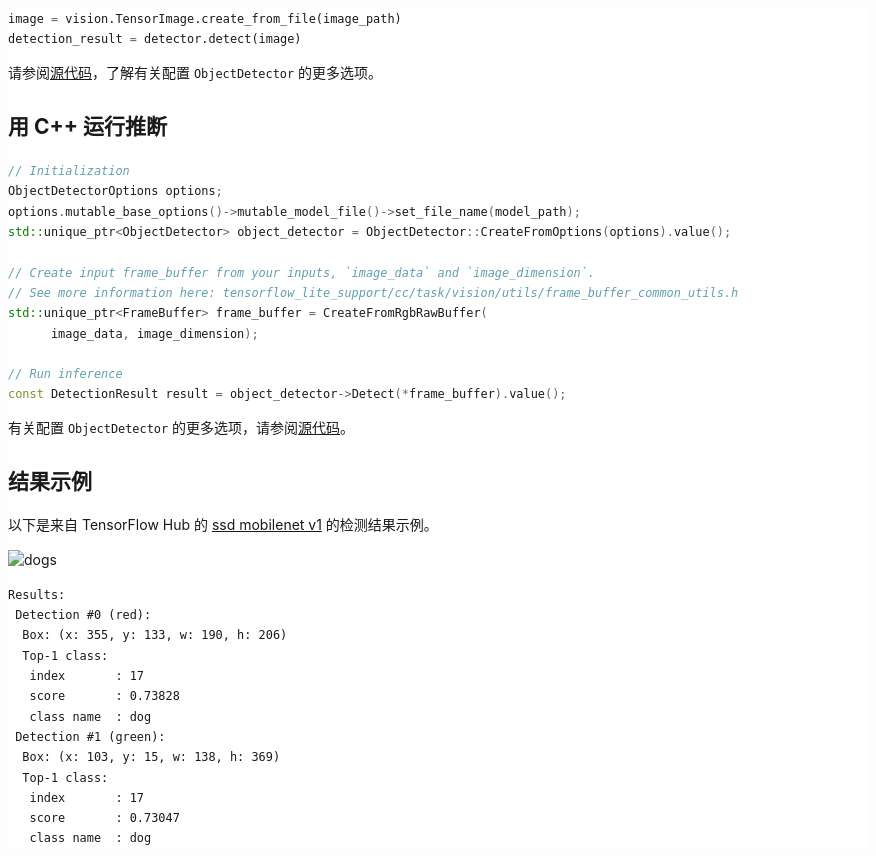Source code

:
 ```python
image = vision.TensorImage.create_from_file(image_path)
detection_result = detector.detect(image)
```

请参阅[源代码](https://github.com/tensorflow/tflite-support/blob/master/tensorflow_lite_support/python/task/vision/object_detector.py)，了解有关配置 `ObjectDetector` 的更多选项。

## 用 C++ 运行推断

```c++
// Initialization
ObjectDetectorOptions options;
options.mutable_base_options()->mutable_model_file()->set_file_name(model_path);
std::unique_ptr<ObjectDetector> object_detector = ObjectDetector::CreateFromOptions(options).value();

// Create input frame_buffer from your inputs, `image_data` and `image_dimension`.
// See more information here: tensorflow_lite_support/cc/task/vision/utils/frame_buffer_common_utils.h
std::unique_ptr<FrameBuffer> frame_buffer = CreateFromRgbRawBuffer(
      image_data, image_dimension);

// Run inference
const DetectionResult result = object_detector->Detect(*frame_buffer).value();
```

有关配置 `ObjectDetector` 的更多选项，请参阅[源代码](https://github.com/tensorflow/tflite-support/blob/master/tensorflow_lite_support/cc/task/vision/object_detector.h)。

## 结果示例

以下是来自 TensorFlow Hub 的 [ssd mobilenet v1](https://tfhub.dev/tensorflow/lite-model/ssd_mobilenet_v1/1/metadata/1) 的检测结果示例。


<img src="images/dogs.jpg" alt="dogs" width="50%">

```
Results:
 Detection #0 (red):
  Box: (x: 355, y: 133, w: 190, h: 206)
  Top-1 class:
   index       : 17
   score       : 0.73828
   class name  : dog
 Detection #1 (green):
  Box: (x: 103, y: 15, w: 138, h: 369)
  Top-1 class:
   index       : 17
   score       : 0.73047
   class name  : dog
```
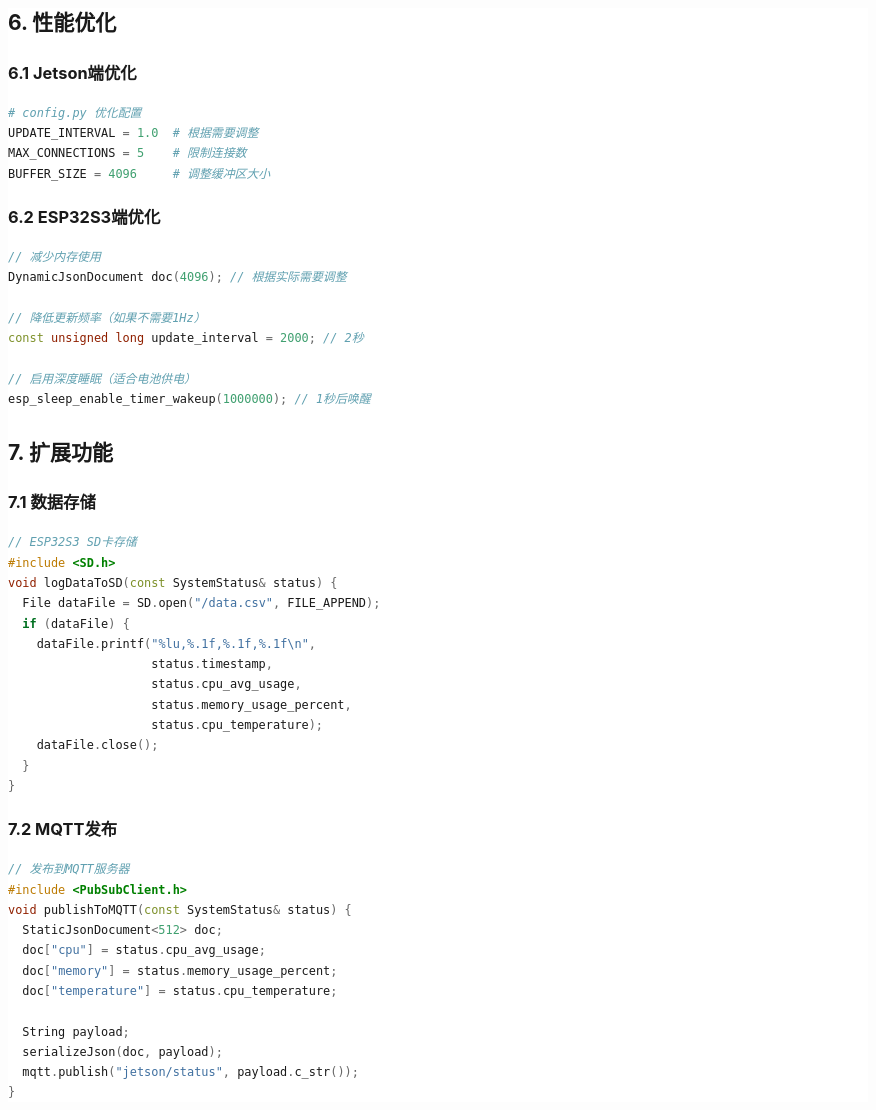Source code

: ## 6. 性能优化

### 6.1 Jetson端优化
```python
# config.py 优化配置
UPDATE_INTERVAL = 1.0  # 根据需要调整
MAX_CONNECTIONS = 5    # 限制连接数
BUFFER_SIZE = 4096     # 调整缓冲区大小
```

### 6.2 ESP32S3端优化
```cpp
// 减少内存使用
DynamicJsonDocument doc(4096); // 根据实际需要调整

// 降低更新频率（如果不需要1Hz）
const unsigned long update_interval = 2000; // 2秒

// 启用深度睡眠（适合电池供电）
esp_sleep_enable_timer_wakeup(1000000); // 1秒后唤醒
```

## 7. 扩展功能

### 7.1 数据存储
```cpp
// ESP32S3 SD卡存储
#include <SD.h>
void logDataToSD(const SystemStatus& status) {
  File dataFile = SD.open("/data.csv", FILE_APPEND);
  if (dataFile) {
    dataFile.printf("%lu,%.1f,%.1f,%.1f\n", 
                    status.timestamp,
                    status.cpu_avg_usage,
                    status.memory_usage_percent,
                    status.cpu_temperature);
    dataFile.close();
  }
}
```

### 7.2 MQTT发布
```cpp
// 发布到MQTT服务器
#include <PubSubClient.h>
void publishToMQTT(const SystemStatus& status) {
  StaticJsonDocument<512> doc;
  doc["cpu"] = status.cpu_avg_usage;
  doc["memory"] = status.memory_usage_percent;
  doc["temperature"] = status.cpu_temperature;
  
  String payload;
  serializeJson(doc, payload);
  mqtt.publish("jetson/status", payload.c_str());
}
```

> **EXERCISE PROMPT**: For the records given here, say how many lines hold the string "https", with no further words.

> **ANSWER SECTION**: 3